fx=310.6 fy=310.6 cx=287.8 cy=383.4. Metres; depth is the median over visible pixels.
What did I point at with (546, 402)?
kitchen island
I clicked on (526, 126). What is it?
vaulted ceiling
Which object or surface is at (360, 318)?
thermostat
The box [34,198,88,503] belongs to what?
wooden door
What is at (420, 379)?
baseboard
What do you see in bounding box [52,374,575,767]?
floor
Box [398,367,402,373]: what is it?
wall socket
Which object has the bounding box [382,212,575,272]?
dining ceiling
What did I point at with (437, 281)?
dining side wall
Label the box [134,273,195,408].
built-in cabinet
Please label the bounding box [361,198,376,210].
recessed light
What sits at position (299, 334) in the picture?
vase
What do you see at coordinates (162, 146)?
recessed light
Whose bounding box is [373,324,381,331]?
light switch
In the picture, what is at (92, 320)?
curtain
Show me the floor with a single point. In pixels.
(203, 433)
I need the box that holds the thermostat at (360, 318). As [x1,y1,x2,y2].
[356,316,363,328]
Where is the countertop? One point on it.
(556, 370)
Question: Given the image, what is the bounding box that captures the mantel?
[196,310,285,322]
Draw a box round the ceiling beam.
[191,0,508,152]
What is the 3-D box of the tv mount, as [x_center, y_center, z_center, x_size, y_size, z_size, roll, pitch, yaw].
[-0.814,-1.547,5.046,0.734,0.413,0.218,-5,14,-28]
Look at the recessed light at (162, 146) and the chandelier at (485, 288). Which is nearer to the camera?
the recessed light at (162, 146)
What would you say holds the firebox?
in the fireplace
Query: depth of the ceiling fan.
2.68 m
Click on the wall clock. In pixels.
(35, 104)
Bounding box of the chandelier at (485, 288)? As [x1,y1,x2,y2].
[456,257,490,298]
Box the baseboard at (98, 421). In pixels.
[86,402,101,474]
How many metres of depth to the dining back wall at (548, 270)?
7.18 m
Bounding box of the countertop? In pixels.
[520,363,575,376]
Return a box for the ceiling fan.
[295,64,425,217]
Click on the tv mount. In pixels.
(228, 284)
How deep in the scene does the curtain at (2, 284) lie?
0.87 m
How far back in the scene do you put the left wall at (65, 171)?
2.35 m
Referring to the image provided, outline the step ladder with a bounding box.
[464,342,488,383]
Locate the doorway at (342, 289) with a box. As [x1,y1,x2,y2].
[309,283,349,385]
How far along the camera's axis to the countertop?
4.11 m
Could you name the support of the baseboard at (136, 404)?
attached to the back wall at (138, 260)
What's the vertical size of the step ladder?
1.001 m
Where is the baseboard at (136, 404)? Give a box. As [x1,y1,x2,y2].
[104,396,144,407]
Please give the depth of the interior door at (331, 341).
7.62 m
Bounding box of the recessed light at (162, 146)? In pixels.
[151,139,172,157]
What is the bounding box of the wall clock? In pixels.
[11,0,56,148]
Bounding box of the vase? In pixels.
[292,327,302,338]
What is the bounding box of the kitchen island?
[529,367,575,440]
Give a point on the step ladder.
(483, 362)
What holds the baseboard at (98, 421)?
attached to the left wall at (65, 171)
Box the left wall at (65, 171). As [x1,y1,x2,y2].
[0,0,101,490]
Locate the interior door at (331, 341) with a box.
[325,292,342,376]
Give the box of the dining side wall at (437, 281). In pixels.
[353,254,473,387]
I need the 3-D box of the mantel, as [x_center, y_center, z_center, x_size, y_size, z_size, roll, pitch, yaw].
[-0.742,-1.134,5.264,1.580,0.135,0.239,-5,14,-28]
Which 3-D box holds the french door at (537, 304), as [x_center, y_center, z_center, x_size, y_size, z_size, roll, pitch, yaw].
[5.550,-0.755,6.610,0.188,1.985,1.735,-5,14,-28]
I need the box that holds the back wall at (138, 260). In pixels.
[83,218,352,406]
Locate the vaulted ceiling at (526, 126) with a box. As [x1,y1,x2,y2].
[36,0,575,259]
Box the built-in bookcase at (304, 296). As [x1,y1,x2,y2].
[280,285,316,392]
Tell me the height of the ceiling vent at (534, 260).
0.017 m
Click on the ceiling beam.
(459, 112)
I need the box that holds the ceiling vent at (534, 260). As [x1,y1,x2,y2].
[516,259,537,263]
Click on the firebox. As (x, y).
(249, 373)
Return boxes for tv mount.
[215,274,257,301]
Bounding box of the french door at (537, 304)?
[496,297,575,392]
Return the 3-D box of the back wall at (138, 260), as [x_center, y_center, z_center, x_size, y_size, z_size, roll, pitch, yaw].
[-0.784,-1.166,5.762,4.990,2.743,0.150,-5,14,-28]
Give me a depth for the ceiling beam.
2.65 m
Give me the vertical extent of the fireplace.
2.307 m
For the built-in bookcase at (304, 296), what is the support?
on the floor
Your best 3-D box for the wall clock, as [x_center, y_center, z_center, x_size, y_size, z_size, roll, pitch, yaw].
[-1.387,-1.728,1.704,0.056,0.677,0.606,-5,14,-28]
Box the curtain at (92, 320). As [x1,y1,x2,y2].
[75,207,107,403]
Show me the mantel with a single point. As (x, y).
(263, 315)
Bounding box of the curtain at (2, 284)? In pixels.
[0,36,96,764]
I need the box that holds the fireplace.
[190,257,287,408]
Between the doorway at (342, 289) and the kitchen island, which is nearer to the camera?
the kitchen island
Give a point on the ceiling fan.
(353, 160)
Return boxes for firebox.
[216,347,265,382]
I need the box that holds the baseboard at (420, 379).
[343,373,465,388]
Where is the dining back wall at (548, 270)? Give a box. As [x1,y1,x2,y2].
################
**Problem**: Output all of the material exactly as written.

**Exercise response**:
fx=310.6 fy=310.6 cx=287.8 cy=383.4. Metres; depth is the median over visible pixels.
What did I point at with (546, 402)?
kitchen island
I clicked on (526, 126). What is it?
vaulted ceiling
Which object or surface is at (360, 318)?
thermostat
The box [34,198,88,503] belongs to what?
wooden door
What is at (420, 379)?
baseboard
What do you see in bounding box [52,374,575,767]?
floor
Box [398,367,402,373]: what is it?
wall socket
Which object has the bounding box [382,212,575,272]?
dining ceiling
What did I point at with (437, 281)?
dining side wall
Label the box [134,273,195,408].
built-in cabinet
Please label the bounding box [361,198,376,210].
recessed light
What sits at position (299, 334) in the picture?
vase
What do you see at coordinates (162, 146)?
recessed light
Whose bounding box is [373,324,381,331]?
light switch
In the picture, what is at (92, 320)?
curtain
Show me the floor with a single point. In pixels.
(203, 433)
I need the box that holds the thermostat at (360, 318). As [x1,y1,x2,y2].
[356,316,363,328]
Where is the countertop? One point on it.
(556, 370)
Question: Given the image, what is the bounding box that captures the mantel?
[196,310,285,322]
Draw a box round the ceiling beam.
[191,0,508,152]
What is the 3-D box of the tv mount, as [x_center, y_center, z_center, x_size, y_size, z_size, roll, pitch, yaw].
[-0.814,-1.547,5.046,0.734,0.413,0.218,-5,14,-28]
Look at the recessed light at (162, 146) and the chandelier at (485, 288). Which is nearer to the camera?
the recessed light at (162, 146)
What would you say holds the firebox?
in the fireplace
Query: depth of the ceiling fan.
2.68 m
Click on the wall clock. In pixels.
(35, 104)
Bounding box of the chandelier at (485, 288)? As [x1,y1,x2,y2].
[456,257,490,298]
Box the baseboard at (98, 421). In pixels.
[86,402,101,474]
How many metres of depth to the dining back wall at (548, 270)?
7.18 m
Bounding box of the countertop? In pixels.
[520,363,575,376]
Return a box for the ceiling fan.
[295,64,425,217]
Click on the tv mount. In pixels.
(228, 284)
How deep in the scene does the curtain at (2, 284) lie?
0.87 m
How far back in the scene do you put the left wall at (65, 171)?
2.35 m
Referring to the image provided, outline the step ladder with a bounding box.
[464,342,488,383]
Locate the doorway at (342, 289) with a box. As [x1,y1,x2,y2].
[309,283,349,385]
How far along the camera's axis to the countertop?
4.11 m
Could you name the support of the baseboard at (136, 404)?
attached to the back wall at (138, 260)
What's the vertical size of the step ladder?
1.001 m
Where is the baseboard at (136, 404)? Give a box. As [x1,y1,x2,y2].
[104,396,144,407]
Please give the depth of the interior door at (331, 341).
7.62 m
Bounding box of the recessed light at (162, 146)? In pixels.
[151,139,172,157]
What is the bounding box of the wall clock? In pixels.
[11,0,56,148]
Bounding box of the vase? In pixels.
[292,327,302,338]
What is the bounding box of the kitchen island?
[529,367,575,440]
Give a point on the step ladder.
(483, 362)
What holds the baseboard at (98, 421)?
attached to the left wall at (65, 171)
Box the left wall at (65, 171). As [x1,y1,x2,y2].
[0,0,101,490]
Locate the interior door at (331, 341) with a box.
[325,292,342,376]
Give the box of the dining side wall at (437, 281). In pixels.
[353,254,473,387]
I need the 3-D box of the mantel, as [x_center, y_center, z_center, x_size, y_size, z_size, roll, pitch, yaw].
[-0.742,-1.134,5.264,1.580,0.135,0.239,-5,14,-28]
Which 3-D box holds the french door at (537, 304), as [x_center, y_center, z_center, x_size, y_size, z_size, roll, pitch, yaw].
[5.550,-0.755,6.610,0.188,1.985,1.735,-5,14,-28]
I need the box that holds the back wall at (138, 260). In pixels.
[83,218,352,406]
Locate the vaulted ceiling at (526, 126) with a box. As [x1,y1,x2,y2].
[36,0,575,259]
Box the built-in bookcase at (304, 296). As [x1,y1,x2,y2].
[280,285,316,392]
Tell me the height of the ceiling vent at (534, 260).
0.017 m
Click on the ceiling beam.
(459, 112)
I need the box that holds the ceiling vent at (534, 260). As [x1,y1,x2,y2].
[516,259,537,263]
Click on the firebox. As (x, y).
(249, 373)
Return boxes for tv mount.
[215,274,257,301]
Bounding box of the french door at (537, 304)?
[496,297,575,392]
Return the 3-D box of the back wall at (138, 260), as [x_center, y_center, z_center, x_size, y_size, z_size, roll, pitch, yaw].
[-0.784,-1.166,5.762,4.990,2.743,0.150,-5,14,-28]
Give me a depth for the ceiling beam.
2.65 m
Give me the vertical extent of the fireplace.
2.307 m
For the built-in bookcase at (304, 296), what is the support?
on the floor
Your best 3-D box for the wall clock, as [x_center, y_center, z_center, x_size, y_size, z_size, roll, pitch, yaw].
[-1.387,-1.728,1.704,0.056,0.677,0.606,-5,14,-28]
Box the curtain at (92, 320). As [x1,y1,x2,y2].
[75,207,107,403]
Show me the mantel with a single point. As (x, y).
(263, 315)
Bounding box of the curtain at (2, 284)? In pixels.
[0,36,96,764]
I need the box that holds the fireplace.
[190,257,287,408]
Between the doorway at (342, 289) and the kitchen island, which is nearer to the camera?
the kitchen island
Give a point on the ceiling fan.
(353, 160)
Return boxes for firebox.
[216,347,265,382]
I need the box that holds the baseboard at (420, 379).
[343,373,465,388]
Where is the dining back wall at (548, 270)? Give a box. As [x1,y1,x2,y2].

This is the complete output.